Bürokratie darf nicht Selbstzweck sein
Der Begriff der Bürokratie ist meist negativ besetzt – zu Recht? Bürokratie scheint manchmal unausweichlich, ja sogar notwendig. Denn jede Institution, jedes Gemeinwesen braucht ein gewisses Mass an bürokratischen Massnahmen. Nur so können Verwaltungsprozesse sinnvoll gehandhabt und geltende Gesetze umgesetzt werden. Problematisch ist Bürokratie jedoch dann, wenn sie zum Selbstzweck verkommt. Das ist spätestens dann der Fall, wenn bürokratische Massnahmen und Abläufe keinen Nutzen mehr bringen.
Zu Tode bürokratisiert?
Bürokratie ist unverzichtbar, doch es ist ein schmaler Grat zum Verwaltungsleerlauf. Wie viel Administration erträgt das Gesundheitswesen?
Auch im Schweizer Gesundheitswesen werden die Verwaltungsprozesse laufend komplexer und die Bürokratie nimmt zu. Betroffen davon sind sämtliche Stakeholder, angefangen bei den Leistungserbringenden über die Pharmaindustrie bis hin zu den Krankenversicherern. Sie alle sehen sich mit stets neuen Gesetzesvorgaben konfrontiert und müssen ihre Prozesse entsprechend anpassen und ausbauen.
«Misstrauen zwischen den Stakeholdern führt zu mehr Regulatorien und einer weiteren Zunahme der Bürokratie.»
Patrick Raaflaub
Was braucht es, um hier Gegensteuer zu geben? In erster Linie Vertrauen zwischen den einzelnen Stakeholdern, dass sie ihre jeweilige Aufgabe korrekt umsetzen und die entsprechenden bürokratischen Massnahmen adäquat sind. Sobald Misstrauen zwischen den Stakeholdern besteht, wird der Ruf nach zusätzlichen Regularien laut, was zu einer weiteren Zunahme der Bürokratie führt. Wohin fehlendes Vertrauen führt, zeigen die derzeitigen Diskussionen zur geplanten Umsetzung von EFAS (einheitliche Finanzierung von ambulanten und stationären Leistungen). Hier misstrauen die Kantone den Krankenversicherern, ob diese ihre Kernaufgabe – die Rechnungskontrolle – korrekt und im Sinne der Kantone ausüben. Eine zusätzliche Kontrolle der Rechnungen durch die Kantone wäre jedoch eine Massnahme ohne jeglichen Zusatznutzen – Bürokratie als Selbstzweck.

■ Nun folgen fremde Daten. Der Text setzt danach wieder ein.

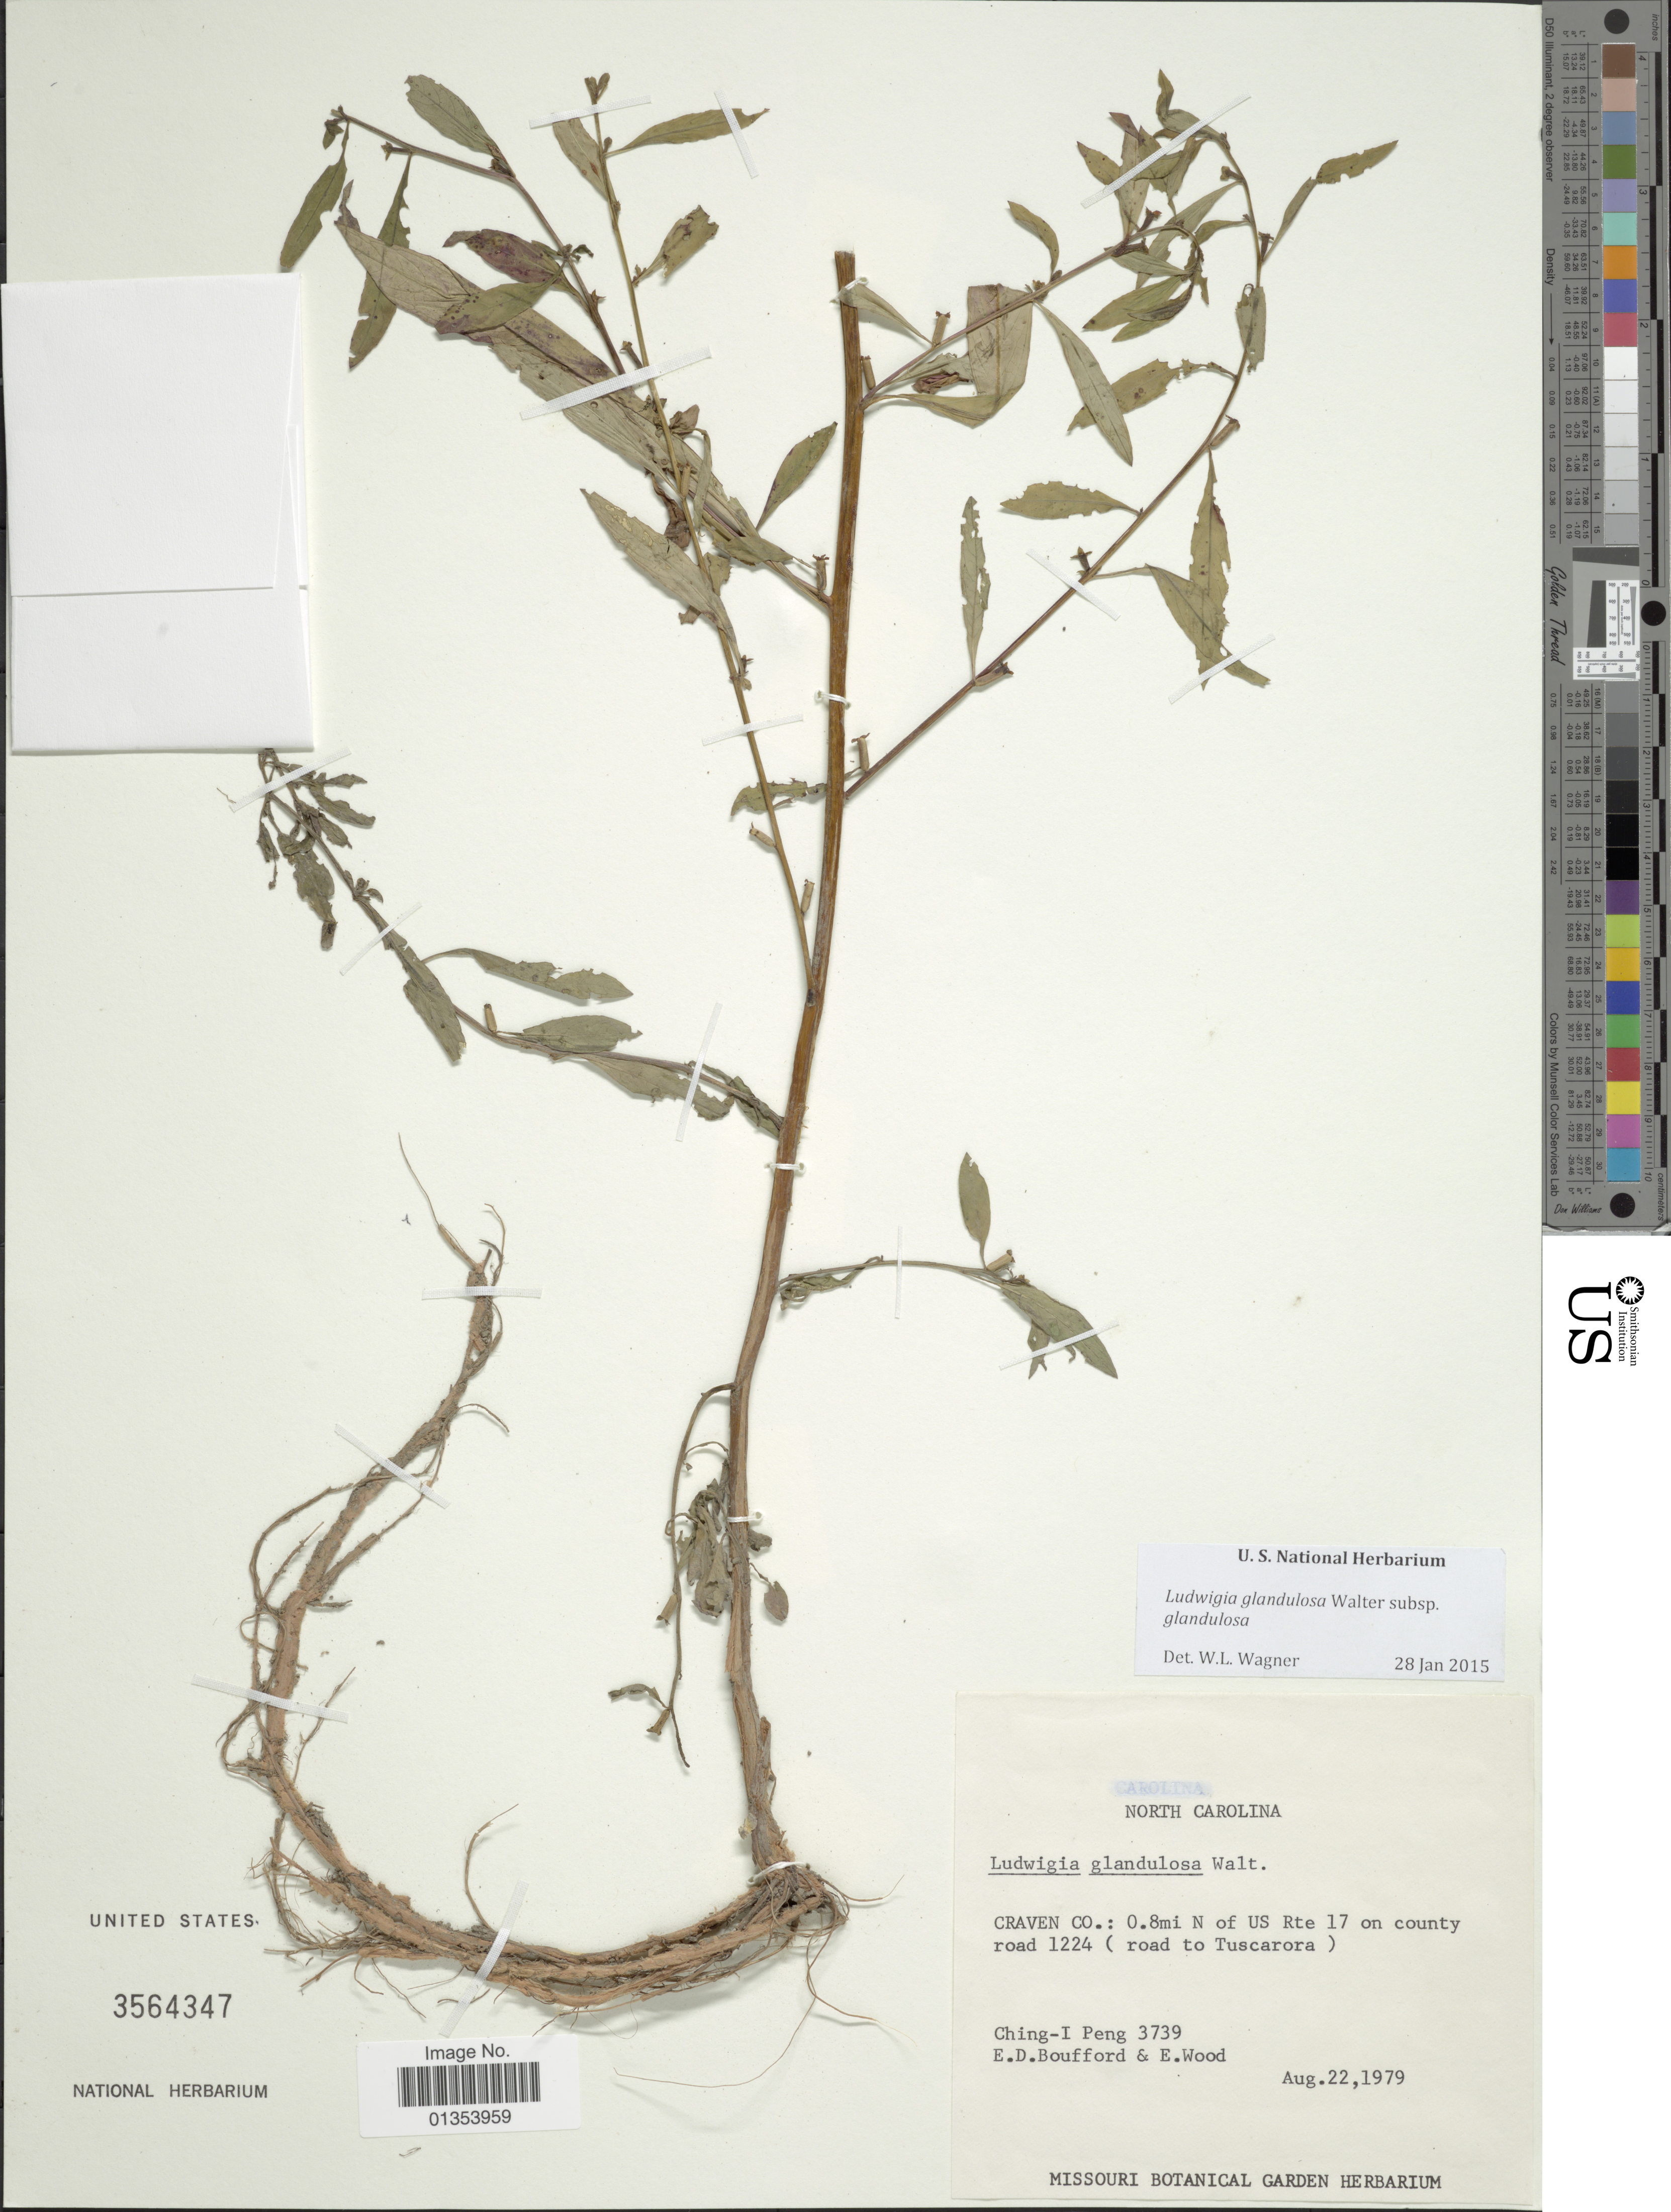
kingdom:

Ein weiteres wichtiges Element, um die bürokratischen Aufwände im Gesundheitswesen möglichst gering zu halten, ist die Digitalisierung. Insbesondere ein elektronisches Patientendossier nach dem dänischen oder estnischen Vorbild könnte die Abläufe wesentlich verschlanken, Doppelspurigkeiten vermeiden und zu effizienter Transparenz führen. Und damit schlösse sich der Kreis. Denn Transparenz ist letztlich eine zentrale Voraussetzung für ein nachhaltiges Vertrauen.